Attacks against e-mail providers that have the intent to extort money will likely continue in the future. We at mailbox.org expect more attacks to follow in the coming days, and it is the same for our colleagues who are with other organizations that are facing the same DDoS attack wave. As we are writing this blog, we are also extensively networking and communicating with other providers worldwide, to exchange experiences and best practices about how to deal effectively with these kinds of attacks.
It's hard to say what will happen in the future. There may well be that one attack that is so massive that it might overwhelm our infrastructure, but it's also possible that we will remain as resilient as we have so far, and that future DDoS attacks will continue to fail to have any noticeable impact on our operations.
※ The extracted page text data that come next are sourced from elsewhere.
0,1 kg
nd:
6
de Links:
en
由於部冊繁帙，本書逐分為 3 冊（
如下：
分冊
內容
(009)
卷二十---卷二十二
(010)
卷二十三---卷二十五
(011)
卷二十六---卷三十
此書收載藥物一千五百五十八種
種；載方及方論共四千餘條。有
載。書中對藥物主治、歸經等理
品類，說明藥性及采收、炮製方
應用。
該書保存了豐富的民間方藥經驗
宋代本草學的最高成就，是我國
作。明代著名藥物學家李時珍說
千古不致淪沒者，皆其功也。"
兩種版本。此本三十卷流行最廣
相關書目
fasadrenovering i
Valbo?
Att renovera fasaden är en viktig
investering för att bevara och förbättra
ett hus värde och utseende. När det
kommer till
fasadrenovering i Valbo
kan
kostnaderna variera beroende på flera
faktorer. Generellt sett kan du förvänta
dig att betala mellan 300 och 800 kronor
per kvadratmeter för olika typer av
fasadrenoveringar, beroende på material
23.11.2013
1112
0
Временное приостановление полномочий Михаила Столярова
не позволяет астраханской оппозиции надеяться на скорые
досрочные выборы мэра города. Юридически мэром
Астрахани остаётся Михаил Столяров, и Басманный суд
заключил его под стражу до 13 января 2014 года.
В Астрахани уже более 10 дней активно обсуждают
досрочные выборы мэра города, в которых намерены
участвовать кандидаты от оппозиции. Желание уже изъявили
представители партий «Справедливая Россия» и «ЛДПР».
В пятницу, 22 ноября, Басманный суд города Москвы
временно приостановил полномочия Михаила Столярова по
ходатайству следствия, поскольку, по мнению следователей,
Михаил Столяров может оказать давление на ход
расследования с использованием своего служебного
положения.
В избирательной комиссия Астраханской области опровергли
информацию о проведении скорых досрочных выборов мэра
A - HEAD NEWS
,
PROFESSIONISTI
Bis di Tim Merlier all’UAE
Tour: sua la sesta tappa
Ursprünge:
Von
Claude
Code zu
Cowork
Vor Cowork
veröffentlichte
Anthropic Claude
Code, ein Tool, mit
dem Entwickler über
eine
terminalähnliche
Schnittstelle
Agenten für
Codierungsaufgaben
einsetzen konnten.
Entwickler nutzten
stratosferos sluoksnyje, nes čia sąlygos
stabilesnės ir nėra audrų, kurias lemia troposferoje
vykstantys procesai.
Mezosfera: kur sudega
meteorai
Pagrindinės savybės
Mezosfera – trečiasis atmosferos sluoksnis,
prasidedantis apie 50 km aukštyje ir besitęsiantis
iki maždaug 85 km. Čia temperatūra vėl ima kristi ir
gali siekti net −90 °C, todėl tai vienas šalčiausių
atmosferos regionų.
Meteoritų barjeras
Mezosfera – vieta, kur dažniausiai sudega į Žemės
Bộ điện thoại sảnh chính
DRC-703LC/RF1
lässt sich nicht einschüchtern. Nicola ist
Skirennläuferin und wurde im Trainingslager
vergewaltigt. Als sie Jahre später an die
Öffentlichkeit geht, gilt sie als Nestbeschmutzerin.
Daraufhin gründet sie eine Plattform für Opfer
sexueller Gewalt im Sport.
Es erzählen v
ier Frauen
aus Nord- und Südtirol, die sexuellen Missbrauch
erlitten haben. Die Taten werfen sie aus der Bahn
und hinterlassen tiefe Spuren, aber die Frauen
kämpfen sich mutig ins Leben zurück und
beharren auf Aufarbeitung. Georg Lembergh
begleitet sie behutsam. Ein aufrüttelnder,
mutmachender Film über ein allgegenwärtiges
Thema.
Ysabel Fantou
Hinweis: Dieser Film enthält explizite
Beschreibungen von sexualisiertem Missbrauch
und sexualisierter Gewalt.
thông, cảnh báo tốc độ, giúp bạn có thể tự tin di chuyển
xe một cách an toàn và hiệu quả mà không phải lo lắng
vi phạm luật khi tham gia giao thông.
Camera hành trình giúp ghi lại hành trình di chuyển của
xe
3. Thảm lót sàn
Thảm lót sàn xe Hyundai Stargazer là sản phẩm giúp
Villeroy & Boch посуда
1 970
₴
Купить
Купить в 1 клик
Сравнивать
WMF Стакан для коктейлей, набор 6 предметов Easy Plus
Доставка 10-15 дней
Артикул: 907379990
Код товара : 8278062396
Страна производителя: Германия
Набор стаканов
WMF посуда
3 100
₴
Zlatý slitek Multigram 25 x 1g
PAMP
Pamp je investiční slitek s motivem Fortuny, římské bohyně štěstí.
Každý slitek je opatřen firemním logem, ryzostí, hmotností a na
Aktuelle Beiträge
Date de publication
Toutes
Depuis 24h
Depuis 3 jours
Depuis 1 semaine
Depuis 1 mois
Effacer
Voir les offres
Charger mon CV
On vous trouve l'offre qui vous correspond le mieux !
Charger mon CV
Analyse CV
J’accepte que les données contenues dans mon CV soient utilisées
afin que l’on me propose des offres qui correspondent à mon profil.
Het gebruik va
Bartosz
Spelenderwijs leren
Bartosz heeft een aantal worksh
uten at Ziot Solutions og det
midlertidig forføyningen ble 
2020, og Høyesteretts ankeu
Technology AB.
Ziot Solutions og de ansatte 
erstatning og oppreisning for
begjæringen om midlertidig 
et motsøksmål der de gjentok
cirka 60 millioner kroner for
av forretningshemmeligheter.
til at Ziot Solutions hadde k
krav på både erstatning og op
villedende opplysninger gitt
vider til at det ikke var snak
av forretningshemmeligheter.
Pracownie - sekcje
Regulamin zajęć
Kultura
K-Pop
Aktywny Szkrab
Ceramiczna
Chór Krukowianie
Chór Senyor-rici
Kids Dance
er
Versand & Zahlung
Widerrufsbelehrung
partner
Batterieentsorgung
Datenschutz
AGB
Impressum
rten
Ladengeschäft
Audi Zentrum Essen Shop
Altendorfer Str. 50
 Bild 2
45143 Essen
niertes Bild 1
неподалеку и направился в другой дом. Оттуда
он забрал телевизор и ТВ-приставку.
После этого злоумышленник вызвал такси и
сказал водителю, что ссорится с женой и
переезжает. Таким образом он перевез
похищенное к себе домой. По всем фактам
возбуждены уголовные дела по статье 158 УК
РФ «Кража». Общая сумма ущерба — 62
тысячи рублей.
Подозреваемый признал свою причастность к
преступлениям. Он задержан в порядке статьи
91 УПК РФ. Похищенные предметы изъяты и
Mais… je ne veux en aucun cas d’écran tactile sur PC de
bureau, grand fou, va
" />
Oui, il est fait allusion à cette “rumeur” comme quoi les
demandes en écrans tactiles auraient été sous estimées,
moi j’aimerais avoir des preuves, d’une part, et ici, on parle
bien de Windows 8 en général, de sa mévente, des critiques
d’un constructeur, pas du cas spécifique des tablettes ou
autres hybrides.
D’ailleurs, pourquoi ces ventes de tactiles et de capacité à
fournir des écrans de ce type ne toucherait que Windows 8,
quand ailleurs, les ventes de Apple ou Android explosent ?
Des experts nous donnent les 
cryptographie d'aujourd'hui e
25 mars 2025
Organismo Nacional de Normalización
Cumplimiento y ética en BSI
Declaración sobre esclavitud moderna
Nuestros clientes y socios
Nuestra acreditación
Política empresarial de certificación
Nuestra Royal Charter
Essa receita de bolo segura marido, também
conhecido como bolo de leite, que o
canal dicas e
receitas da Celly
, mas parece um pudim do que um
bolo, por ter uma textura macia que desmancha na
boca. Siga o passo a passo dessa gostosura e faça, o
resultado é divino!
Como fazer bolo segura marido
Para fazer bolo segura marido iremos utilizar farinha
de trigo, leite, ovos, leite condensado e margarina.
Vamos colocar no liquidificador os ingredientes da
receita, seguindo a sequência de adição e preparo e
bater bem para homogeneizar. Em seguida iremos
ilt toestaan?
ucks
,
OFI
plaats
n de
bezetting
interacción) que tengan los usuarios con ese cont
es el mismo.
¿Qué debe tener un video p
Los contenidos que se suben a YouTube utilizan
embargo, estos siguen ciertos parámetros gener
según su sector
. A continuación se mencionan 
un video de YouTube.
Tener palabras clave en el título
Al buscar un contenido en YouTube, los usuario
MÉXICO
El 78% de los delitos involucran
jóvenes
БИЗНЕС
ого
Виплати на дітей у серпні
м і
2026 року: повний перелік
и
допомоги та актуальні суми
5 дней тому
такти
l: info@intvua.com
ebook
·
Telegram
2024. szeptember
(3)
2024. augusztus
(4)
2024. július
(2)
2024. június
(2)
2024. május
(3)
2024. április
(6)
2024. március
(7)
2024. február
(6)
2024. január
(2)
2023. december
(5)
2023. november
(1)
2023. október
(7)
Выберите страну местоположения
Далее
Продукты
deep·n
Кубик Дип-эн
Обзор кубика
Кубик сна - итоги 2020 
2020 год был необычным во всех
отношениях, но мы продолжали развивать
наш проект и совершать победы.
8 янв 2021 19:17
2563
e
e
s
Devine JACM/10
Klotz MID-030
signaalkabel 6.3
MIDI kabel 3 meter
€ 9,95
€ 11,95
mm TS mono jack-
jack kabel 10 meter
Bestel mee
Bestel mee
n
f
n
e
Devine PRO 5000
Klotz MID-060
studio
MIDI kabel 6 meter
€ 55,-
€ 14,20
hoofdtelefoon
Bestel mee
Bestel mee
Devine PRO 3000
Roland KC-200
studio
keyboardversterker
What we can say is that we are prepared. With our knowledge and experience, we did our best to create good defensive measures. Yet, every network and every data line has physical limits, and that is something we cannot change. However, we know that it is also expensive for the attackers to actually run a coordinated DDoS operation that requires many resources. That means they have limits, too, and cannot push on forever.
We ask for your understanding
In light of the situation, we ask our users for their patience and understanding should they experience any disruption to services within the next few days. We will be doing our best to deflect any incoming attacks as quickly as possible.
We are asking in particular that general inquiries are kept to a minimum at the moment. Please accept our apologies that while an attack is ongoing, we may not be able to communicate with you as fully, speedily, and individually as you may have come to expect from us under normal circumstances. There is a chance that blog articles, user forum, and disruption banners may be affected as well. If things get sticky, watch out for the announcements and status updates the team will post on our Twitter channel.
Lastly, everyone can rest assured that under no circumstances will mailbox.org be blackmailed or submit to paying any money to any attacker.
Our admin and network teams at Heinlein Hosting and mailbox.org would like to take the opportunity to also thank our colleagues at MyraSecurity for their excellent support and friendly cooperation.